→ Records for the task
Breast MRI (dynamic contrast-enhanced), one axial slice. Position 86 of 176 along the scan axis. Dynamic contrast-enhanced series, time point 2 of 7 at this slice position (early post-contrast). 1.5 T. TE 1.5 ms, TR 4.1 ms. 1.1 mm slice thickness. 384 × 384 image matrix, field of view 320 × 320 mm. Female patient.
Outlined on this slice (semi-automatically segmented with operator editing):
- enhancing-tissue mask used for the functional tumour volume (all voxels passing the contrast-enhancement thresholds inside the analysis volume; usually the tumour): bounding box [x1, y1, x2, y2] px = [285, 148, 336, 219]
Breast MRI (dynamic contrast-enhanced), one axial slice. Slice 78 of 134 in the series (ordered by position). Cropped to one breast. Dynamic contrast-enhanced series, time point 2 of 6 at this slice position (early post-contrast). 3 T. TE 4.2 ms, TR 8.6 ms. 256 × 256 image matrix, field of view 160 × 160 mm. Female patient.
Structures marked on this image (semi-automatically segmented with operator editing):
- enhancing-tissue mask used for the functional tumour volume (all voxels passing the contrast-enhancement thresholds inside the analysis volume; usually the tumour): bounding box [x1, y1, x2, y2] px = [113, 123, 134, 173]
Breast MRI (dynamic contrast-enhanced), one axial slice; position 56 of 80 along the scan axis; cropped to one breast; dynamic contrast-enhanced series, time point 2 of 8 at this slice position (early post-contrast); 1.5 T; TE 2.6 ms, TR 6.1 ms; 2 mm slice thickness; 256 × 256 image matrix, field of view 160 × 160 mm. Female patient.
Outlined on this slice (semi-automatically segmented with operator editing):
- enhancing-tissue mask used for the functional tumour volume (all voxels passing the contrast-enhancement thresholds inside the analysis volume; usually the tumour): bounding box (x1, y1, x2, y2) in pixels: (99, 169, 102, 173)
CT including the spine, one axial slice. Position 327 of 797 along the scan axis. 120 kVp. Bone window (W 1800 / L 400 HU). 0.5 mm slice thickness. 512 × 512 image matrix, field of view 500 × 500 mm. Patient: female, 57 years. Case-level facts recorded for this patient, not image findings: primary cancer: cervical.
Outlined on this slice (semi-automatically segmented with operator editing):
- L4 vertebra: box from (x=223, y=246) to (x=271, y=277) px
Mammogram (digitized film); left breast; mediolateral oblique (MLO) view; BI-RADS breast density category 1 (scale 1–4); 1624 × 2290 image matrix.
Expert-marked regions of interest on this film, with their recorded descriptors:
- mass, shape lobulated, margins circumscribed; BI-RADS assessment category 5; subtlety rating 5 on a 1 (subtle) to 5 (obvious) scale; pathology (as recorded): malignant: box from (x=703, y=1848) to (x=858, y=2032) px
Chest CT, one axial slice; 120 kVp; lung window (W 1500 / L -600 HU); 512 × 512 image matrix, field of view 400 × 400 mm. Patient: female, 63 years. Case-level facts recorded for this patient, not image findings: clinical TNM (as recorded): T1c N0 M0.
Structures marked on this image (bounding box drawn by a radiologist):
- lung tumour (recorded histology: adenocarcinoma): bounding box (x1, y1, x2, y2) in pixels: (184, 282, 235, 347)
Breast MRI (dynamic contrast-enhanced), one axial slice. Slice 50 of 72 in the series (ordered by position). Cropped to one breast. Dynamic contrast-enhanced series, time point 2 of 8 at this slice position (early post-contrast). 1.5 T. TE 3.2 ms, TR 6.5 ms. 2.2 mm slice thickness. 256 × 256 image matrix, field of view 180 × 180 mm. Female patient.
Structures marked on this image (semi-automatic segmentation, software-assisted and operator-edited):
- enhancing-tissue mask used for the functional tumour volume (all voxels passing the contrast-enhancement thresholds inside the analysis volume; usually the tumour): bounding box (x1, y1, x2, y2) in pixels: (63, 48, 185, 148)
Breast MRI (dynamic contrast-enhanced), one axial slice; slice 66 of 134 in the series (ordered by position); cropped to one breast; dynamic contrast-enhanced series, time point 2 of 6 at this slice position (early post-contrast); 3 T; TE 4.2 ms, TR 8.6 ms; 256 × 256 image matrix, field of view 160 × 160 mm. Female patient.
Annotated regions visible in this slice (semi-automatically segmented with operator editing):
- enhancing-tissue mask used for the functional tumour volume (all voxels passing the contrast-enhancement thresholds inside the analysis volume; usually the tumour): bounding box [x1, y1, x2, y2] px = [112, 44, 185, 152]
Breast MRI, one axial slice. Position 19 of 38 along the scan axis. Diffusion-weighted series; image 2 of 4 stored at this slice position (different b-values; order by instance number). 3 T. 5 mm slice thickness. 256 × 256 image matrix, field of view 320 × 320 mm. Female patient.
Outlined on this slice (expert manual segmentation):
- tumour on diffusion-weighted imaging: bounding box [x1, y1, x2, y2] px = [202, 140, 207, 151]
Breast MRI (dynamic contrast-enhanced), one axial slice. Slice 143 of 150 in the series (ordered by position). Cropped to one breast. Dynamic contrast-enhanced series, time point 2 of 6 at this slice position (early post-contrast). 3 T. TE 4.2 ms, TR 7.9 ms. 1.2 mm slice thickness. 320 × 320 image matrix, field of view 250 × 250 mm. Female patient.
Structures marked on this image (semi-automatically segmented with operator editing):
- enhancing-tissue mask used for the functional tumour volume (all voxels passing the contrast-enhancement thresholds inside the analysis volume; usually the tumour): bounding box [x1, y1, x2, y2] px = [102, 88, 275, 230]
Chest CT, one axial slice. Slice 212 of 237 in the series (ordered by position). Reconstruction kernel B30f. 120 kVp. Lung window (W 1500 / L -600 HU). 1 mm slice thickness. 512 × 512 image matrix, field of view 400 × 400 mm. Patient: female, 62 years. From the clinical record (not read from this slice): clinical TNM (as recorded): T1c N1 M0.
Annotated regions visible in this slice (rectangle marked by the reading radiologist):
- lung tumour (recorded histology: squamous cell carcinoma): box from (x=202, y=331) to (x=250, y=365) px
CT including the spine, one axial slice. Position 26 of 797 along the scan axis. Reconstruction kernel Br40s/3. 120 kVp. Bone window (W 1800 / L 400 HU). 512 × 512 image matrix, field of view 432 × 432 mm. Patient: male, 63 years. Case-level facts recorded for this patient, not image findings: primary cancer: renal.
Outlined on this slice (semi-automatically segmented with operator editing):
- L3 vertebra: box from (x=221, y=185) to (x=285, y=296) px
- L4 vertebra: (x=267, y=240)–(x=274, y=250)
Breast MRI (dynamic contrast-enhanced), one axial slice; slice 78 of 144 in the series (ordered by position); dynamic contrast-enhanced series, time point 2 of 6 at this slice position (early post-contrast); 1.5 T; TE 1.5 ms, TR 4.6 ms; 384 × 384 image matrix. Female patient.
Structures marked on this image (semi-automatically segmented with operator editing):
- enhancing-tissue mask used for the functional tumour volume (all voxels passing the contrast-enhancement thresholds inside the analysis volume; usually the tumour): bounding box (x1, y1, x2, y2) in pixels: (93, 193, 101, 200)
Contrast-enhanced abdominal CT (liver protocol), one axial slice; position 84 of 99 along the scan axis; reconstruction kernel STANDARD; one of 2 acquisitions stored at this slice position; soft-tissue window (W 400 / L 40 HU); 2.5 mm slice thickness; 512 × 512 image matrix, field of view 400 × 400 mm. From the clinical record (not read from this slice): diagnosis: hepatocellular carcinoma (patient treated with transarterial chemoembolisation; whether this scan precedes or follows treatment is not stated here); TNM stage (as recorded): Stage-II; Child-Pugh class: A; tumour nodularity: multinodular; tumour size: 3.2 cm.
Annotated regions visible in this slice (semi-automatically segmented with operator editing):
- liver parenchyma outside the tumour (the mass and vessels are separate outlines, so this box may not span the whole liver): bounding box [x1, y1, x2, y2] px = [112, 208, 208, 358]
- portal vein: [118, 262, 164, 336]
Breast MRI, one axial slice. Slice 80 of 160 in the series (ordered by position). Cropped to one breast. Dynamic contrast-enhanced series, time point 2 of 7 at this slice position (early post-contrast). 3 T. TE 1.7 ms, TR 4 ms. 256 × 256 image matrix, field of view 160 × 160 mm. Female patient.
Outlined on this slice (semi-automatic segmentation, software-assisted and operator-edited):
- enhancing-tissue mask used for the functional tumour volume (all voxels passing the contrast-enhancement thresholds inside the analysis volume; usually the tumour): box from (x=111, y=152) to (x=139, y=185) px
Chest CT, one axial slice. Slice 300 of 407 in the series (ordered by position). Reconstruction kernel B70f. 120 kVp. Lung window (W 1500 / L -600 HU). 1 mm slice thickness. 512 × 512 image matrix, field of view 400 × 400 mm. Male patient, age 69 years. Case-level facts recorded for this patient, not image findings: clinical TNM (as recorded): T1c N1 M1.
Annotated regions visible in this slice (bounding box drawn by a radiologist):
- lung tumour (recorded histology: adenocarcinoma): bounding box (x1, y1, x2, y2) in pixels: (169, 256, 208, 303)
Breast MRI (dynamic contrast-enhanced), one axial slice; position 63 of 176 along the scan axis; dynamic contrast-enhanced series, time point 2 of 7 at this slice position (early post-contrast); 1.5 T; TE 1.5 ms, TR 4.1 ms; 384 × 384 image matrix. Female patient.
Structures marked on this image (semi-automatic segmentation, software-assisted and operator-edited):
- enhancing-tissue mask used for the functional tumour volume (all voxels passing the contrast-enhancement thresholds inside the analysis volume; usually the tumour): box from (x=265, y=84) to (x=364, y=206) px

→ Exercise goal
Once you reach the line with "Chest CT, one axial slice. Slice 300" in the data above, copy it and every line after it exactly, up to and including the line with "256, 208, 303)".

→ Output of the task
Chest CT, one axial slice. Slice 300 of 407 in the series (ordered by position). Reconstruction kernel B70f. 120 kVp. Lung window (W 1500 / L -600 HU). 1 mm slice thickness. 512 × 512 image matrix, field of view 400 × 400 mm. Male patient, age 69 years. Case-level facts recorded for this patient, not image findings: clinical TNM (as recorded): T1c N1 M1.
Annotated regions visible in this slice (bounding box drawn by a radiologist):
- lung tumour (recorded histology: adenocarcinoma): bounding box (x1, y1, x2, y2) in pixels: (169, 256, 208, 303)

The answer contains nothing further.